Source text:
▼▼▼

Jones said Abron needed improvement in many areas.

“He needed to work on everything,” Jones said. “He had a ways to go. He applied himself and has really worked hard to make himself a great player.”

The results of Abron’s newfound attitude were clear. In Pinkel’s pro set offense, Abron excelled as the featured back. He ran for 783 yards and six touchdowns as a sophomore.

Entering the 2002 season, hopes for Abron reached a new high. Abron met those hopes like he meets an opposing defender, head on.

Abron garnered the team’s Offensive Back of the Year award and was honorable mention All-Big 12 Conference. He finished with 758 yards and scored 17 touchdowns.

Visions of records and awards that at one point seemed so far off became reality for Abron.

As preseason practice began this season, Abron faced a challenge that had nothing to do with conditioning or speed in the form of highly regarded tailback Damien Nash.

Nash was all-everything coming out of East St. Louis High and Pinkel’s highest rated recruit. Instead of worrying about his job security, Abron did what he does best, work hard.

Abron never relinquished his spot at the top of the depth chart. At 5-feet-9, 228-pounds, he was in the best shape of his life and faster than ever.

Make no mistake, Abron doesn’t have the speed of Nash or the moves of quarterback Brad Smith, but somewhere along the way, he became a complete player.

The combination of power and speed made Abron almost impossible for one defender to tackle. Center A.J. Ricker dubbed Abron the “human bowling ball,” because of his ability to roll over defenders.

Suddenly, every MU rushing and touchdown record was in danger.

After overcoming a preseason left ankle injury and challenges for his job, Abron is having his best season.

Abron has compiled a career-best 972 yards and 12 touchdowns this season as the thunder to Smith’s lightning. His 2-yard touchdown run against Texas A&M broke Corby Jones’ scoring and touchdown records, giving Abron 240 points and 40 touchdowns.

▲▲▲

What is being asked:
Extend the article about tailback Abron with a few more paragraphs, picking up right after its last sentence and keeping its tone.

Input data:

▼▼▼

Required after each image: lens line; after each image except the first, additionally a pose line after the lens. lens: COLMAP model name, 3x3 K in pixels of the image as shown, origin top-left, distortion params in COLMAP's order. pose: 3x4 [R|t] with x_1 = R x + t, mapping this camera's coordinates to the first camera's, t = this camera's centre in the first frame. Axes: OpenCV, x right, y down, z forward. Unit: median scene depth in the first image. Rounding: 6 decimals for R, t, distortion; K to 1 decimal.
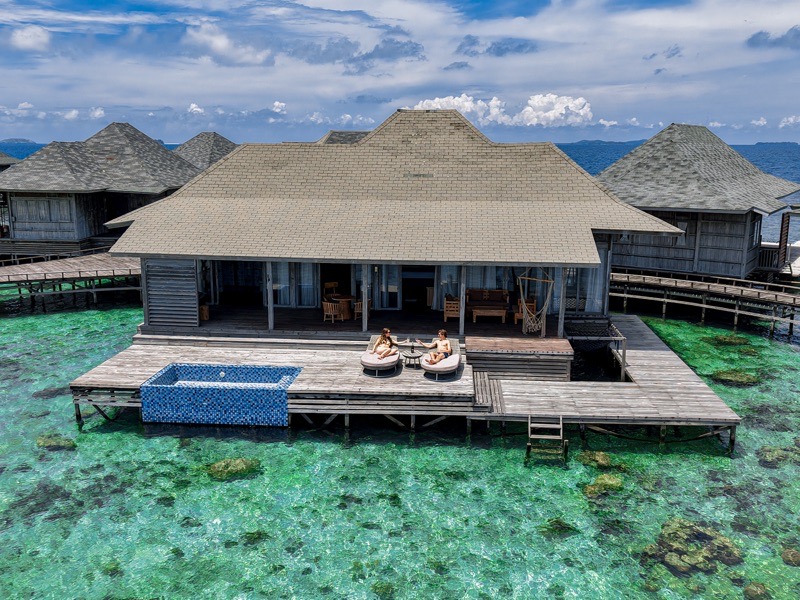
lens RADIAL K [[564.2, 0, 400.0], [0, 564.2, 300.0], [0, 0, 1]] dist [0.060739, -0.105810]
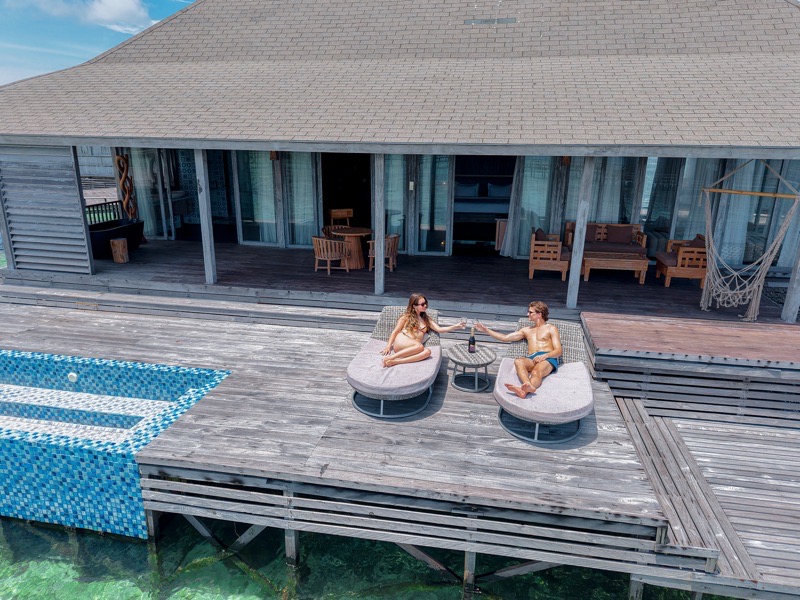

▲▲▲

Answer space:
Pinkel said Abron is the kind of person a rebuilding program needs as a foundation.

“Talk about a player that can turn a program,” Pinkel said. “To see him mature in every way is really exciting. What he wants to do is he wants to win. That’s very gratifying for a player that is so unselfish to have this opportunity to break a record.

“That just makes it that much better.”

Even with the record so close, Abron refuses to take credit for his accomplishments, giving praise to God and his offensive line.

Many record-breaking running backs are quick to buy dinner for their offensive lines or reward them with expensive gifts, but as a college student lacking money, Abron said he will have to figure out a cheaper alternative.

Senior tackle Rob Droege has been with Abron from the beginning and said it has been a joy to watch Abron become the punishing runner he is today.

“It has been fun playing with Zack because you block one guy and he runs over three,” Droege said. “It’s fun to see a guy’s unbelievable work pay off.”

Jones said Abron is the kind of running back any coach would be lucky to have and he is proud to have had the chance to work with him.

“He takes so much pride in what he does,” Jones said. “That’s just Zack Abron.”

Zack Abron indeed; not flashy, only the most productive running back in Missouri history.